Tuesday, June 18, 2024

Ticket system altered

October 25, 2000

Students looking to camp out for Izzone tickets this past weekend were instead greeted with a paperboard sign - tacked to a portable toilet - informing them that the campout had been nixed.

“I had no idea what was going on,” said advertising sophomore Melissa Klink, who was turned away. “I expected there to be hundreds of people out there and there was no one.”

Instead, Izzone co-directors Brad Johanson, Adam Raak and Jarrod Folsom, along with Keith Williams, the executive director of the MSU Alumni Association, made a late-night decision to replace the traditional event with a lottery drawing.

Last year more than 350 people waited in line for up to 42 hours for 253 tickets to the Izzone - the largest basketball fan section in the country with 953 students. This year, students had a chance at the 245 seats made available by graduating ticket holders.

With 770 people present at midnight Friday looking for tickets, Folsom told the crowd that the decision to enact a lottery system was one of safety.

“If we had let it go on with just a free for all, it would have been an unsafe situation,” Folsom said. “We have to put people’s safety first.”

And at least one student was injured in Saturday’s ticket rush.

In her attempt to secure a place in line, a 19-year-old Wonders Hall resident ran into a bike rack located in front of the Human Ecology Building, injuring her knee. According to a police report, the student was at the Union on Friday night awaiting the start of the Izzone ticket sale.

Once the sale began, she, along with the rest of the crowd, rushed toward the front of the line. During her haste she ran into a bike rack, fell to the ground and struck her knee.

Though she attempted to get up, she felt the pain was too much, the report said. Subsequently, East Lansing police were called. The student’s situation was assessed and she was taken to Lansing’s Sparrow Hospital for treatment.

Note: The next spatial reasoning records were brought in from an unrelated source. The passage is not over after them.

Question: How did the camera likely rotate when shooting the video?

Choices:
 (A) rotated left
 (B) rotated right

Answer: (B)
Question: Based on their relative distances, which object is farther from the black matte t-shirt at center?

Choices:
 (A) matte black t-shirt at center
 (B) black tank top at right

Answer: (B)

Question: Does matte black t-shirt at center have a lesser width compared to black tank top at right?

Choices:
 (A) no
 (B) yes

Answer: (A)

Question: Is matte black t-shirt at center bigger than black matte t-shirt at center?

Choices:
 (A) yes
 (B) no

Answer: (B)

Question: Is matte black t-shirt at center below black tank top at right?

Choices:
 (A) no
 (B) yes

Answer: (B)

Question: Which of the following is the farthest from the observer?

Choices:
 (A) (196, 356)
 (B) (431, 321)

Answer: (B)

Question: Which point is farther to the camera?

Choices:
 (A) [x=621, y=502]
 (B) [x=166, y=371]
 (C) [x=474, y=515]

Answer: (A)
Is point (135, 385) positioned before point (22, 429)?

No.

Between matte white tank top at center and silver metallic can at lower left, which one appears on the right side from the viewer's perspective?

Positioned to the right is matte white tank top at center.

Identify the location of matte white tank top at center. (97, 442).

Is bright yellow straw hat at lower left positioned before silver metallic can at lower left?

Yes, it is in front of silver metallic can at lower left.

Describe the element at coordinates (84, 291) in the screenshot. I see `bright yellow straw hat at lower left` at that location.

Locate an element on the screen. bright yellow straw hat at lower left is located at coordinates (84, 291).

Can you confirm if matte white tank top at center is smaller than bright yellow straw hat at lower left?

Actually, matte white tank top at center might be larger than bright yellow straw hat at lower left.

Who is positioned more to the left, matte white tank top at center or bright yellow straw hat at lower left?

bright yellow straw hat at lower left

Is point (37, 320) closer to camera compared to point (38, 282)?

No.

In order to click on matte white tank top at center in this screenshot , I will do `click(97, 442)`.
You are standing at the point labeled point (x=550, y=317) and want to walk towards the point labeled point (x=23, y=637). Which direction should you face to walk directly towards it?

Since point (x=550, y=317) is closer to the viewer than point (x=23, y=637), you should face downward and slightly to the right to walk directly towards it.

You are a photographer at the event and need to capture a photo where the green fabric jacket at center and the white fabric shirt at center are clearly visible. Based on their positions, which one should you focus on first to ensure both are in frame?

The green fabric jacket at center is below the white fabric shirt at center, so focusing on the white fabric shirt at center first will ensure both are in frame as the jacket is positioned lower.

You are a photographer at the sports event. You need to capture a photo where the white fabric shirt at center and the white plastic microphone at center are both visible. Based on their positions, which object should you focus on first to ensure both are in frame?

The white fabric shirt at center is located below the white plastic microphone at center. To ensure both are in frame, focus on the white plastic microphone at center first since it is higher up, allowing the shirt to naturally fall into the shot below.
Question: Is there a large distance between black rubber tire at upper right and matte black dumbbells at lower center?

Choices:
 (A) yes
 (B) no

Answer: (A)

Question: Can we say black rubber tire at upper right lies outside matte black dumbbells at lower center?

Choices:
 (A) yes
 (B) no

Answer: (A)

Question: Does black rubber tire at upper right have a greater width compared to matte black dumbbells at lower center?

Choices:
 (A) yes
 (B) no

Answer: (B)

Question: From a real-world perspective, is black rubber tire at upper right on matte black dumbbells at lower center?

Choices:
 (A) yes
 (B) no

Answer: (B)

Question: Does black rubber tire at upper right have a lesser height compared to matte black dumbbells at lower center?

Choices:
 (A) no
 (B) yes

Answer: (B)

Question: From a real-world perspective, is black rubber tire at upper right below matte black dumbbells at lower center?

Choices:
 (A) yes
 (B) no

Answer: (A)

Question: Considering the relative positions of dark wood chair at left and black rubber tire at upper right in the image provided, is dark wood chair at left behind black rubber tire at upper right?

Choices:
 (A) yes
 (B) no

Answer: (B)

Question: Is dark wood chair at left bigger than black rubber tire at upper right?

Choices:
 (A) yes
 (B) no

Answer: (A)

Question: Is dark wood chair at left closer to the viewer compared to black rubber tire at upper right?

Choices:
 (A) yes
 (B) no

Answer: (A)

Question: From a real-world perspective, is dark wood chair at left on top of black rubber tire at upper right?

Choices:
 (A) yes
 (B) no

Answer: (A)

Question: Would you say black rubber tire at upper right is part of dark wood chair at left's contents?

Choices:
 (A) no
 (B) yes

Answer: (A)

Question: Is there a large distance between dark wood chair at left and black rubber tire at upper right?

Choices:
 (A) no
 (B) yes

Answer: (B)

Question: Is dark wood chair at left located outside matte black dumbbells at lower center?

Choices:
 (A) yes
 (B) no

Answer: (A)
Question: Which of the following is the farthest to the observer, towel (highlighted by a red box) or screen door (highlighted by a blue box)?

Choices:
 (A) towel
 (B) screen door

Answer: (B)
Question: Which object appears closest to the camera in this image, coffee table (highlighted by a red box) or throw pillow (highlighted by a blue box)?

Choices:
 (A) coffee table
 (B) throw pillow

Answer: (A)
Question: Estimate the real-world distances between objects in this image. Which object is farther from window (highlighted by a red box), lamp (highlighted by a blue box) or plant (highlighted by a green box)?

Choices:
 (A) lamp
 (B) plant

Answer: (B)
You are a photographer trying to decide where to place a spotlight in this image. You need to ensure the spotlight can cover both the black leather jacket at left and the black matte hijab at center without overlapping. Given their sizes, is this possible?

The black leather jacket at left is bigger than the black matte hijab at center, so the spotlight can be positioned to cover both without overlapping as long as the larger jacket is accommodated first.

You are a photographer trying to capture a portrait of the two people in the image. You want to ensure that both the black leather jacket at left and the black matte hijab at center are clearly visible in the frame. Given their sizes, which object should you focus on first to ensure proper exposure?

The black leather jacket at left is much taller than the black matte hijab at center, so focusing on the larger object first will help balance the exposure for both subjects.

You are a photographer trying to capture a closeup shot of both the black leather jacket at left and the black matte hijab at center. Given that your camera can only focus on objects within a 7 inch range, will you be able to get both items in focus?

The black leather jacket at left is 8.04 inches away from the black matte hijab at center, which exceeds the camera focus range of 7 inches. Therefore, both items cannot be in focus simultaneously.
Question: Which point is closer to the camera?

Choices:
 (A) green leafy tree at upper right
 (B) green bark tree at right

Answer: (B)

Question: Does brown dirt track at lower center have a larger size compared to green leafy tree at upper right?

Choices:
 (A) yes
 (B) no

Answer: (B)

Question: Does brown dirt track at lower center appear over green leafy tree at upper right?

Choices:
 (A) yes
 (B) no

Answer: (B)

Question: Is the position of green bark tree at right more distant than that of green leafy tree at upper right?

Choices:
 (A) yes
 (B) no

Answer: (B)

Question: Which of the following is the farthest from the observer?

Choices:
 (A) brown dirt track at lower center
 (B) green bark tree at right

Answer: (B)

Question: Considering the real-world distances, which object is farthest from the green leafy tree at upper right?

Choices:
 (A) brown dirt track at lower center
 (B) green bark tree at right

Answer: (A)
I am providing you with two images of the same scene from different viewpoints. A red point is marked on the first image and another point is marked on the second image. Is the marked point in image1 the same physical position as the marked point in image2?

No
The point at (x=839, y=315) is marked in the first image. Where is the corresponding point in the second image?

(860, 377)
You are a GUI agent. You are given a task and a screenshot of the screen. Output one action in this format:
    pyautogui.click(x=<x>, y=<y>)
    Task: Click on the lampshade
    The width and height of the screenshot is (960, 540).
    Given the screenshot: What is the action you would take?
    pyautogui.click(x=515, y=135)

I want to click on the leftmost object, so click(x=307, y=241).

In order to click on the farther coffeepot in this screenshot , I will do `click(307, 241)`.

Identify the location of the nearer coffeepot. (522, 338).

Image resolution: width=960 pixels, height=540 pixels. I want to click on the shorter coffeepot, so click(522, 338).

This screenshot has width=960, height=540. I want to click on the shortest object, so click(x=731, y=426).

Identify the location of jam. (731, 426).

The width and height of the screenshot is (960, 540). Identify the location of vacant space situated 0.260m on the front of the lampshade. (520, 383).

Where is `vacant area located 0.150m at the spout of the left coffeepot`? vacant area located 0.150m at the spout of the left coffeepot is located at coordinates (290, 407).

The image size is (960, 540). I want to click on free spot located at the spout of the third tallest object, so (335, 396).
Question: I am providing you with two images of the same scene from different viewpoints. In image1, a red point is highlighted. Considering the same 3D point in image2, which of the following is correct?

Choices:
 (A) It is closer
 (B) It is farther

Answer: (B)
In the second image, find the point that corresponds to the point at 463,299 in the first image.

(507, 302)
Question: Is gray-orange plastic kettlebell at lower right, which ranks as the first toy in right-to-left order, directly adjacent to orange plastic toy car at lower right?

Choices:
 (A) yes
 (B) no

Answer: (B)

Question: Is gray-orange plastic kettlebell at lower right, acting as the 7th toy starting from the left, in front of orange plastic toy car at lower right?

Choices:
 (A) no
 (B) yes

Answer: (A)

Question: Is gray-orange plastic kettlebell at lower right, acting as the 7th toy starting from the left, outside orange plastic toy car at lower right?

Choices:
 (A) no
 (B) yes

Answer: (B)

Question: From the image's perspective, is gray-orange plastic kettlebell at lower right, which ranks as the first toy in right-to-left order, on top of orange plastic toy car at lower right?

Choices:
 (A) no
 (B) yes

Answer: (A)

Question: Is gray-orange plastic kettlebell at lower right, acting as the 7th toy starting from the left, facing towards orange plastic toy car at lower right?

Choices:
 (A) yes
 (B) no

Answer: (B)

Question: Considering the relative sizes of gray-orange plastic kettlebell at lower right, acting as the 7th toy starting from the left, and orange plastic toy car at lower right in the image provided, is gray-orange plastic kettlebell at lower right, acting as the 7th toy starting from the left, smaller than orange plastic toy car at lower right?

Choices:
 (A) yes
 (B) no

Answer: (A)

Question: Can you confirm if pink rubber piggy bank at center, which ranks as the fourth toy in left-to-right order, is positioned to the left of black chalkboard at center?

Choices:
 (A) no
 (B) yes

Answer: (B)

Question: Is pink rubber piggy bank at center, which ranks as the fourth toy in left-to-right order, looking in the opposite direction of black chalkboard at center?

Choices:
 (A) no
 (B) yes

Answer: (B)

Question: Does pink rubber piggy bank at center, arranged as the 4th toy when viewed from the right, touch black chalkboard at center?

“I talked to her (Tuesday) and she said that nothing was broken but there was still pain in her left knee,” MSU police Detective Tony Willis said.

“She also said she was disappointed because she didn’t get a chance to get a ticket.”

The student declined to comment. The injury occurred despite efforts to keep students from lining up prior to Saturday morning. Izzone directors noticed people milling around the Union as early as 4 p.m. Friday.

“People were arriving sporadically throughout the day, starting between 4 and 6 p.m.,” Johanson said, adding that a majority of the students didn’t arrive until 11 p.m.